Banyak peserta yang hadir, khususnya dari Afrika, mewakili dan menyampaikan harapan negara-negara yang sedang dalam proses merdeka. Harapan negara-negara Asia-Afrika melahirkan Deklarasi Bandung.
Pandangan Dasasila Bandung mencakup prinsip-prinsip dari Piagam PBB serta Lima Prinsip Jawaharlal Nehru, yang merupakan Perdana Menteri India.
Berikut isi Dasasila Bandung:
1. Menghargai hak-hak dasar manusia serta tujuan dan prinsip-prinsip yang tercantum dalam Piagam PBB
2. Menghargai kedaulatan dan kesatuan wilayah setiap bangsa
3. Mengakui kesamaan antara semua suku bangsa dan kesamaan antara semua negara, besar maupun kecil
4. Tidak melakukan campur tangan atau pengaruh terhadap isu-isu internal negara lain
5. Menghargai hak setiap bangsa untuk bertahan hidup secara mandiri maupun bersama, sesuai dengan Piagam PBB
6. Tidak memanfaatkan aturan-aturan pertahanan kolektif untuk bertindak demi kepentingan khusus dari satu negara besar, dan tidak melakukan hal yang sama terhadap negara lainnya
7. Tidak melakukan tindakan-tindakan atau ancaman yang bersifat agresif serta penggunaan kekerasan terhadap integritas wilayah maupun kemerdekaan politik suatu negara.
8. Menyelesaikan semua sengketa internasional secara damai, seperti negosiasi, kesepakatan, arbitrase, atau metode damai lainnya, sesuai dengan pilihan pihak-pihak yang terlibat, sesuai dengan Piagam PBB
9. Meningkatkan kepentingan bersama dan kolaborasi
10. Menghargai peraturan hukum dan tanggung jawab–kewajiban internasional
Dasar Bandung menjadi harapan bagi seluruh peserta Konferensi Asia Afrika (KAA) Bandung, terutama karena sebagian besar peserta pernah mengalami penjajahan.
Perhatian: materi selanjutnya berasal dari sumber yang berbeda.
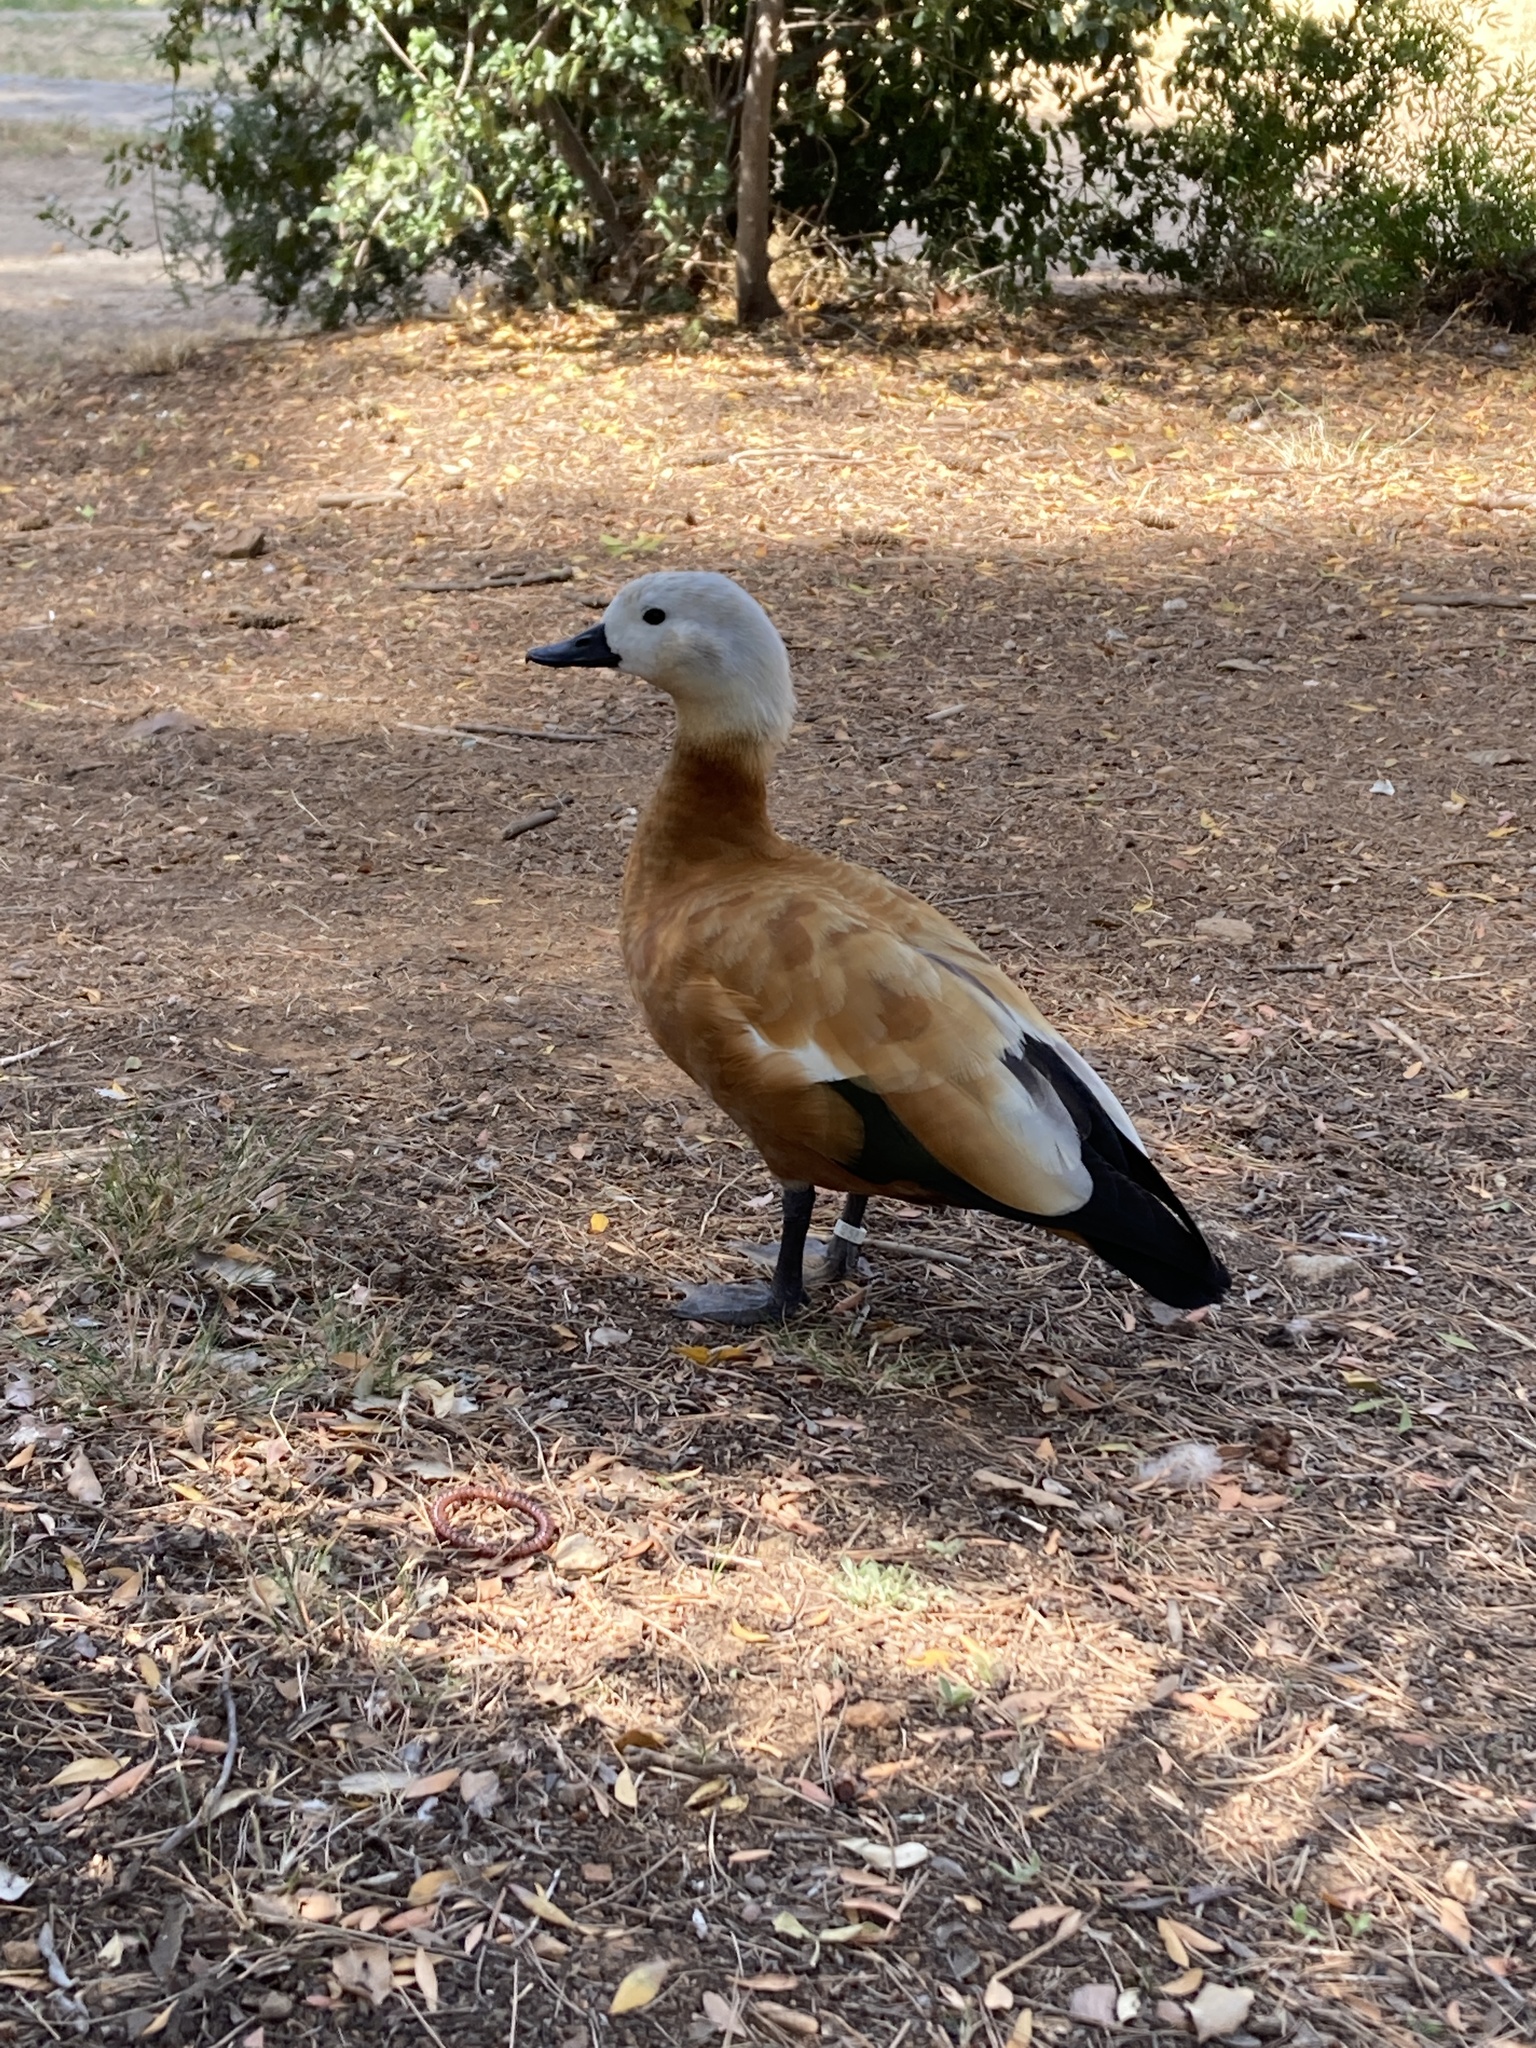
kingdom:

KAA Bandung nantinya memberikan inspirasi kepada Presiden Yugoslavia Josip Broz Tito, Perdana Menteri India Jawaharlal Nehru, dan Presiden Mesir Gamal Abdel Nasser dalam membentuk Gerakan Non-Blok.
Begitulah bagaimana Peran Soekarno dalam politik luar negeri Indonesia. Semoga bermanfaat.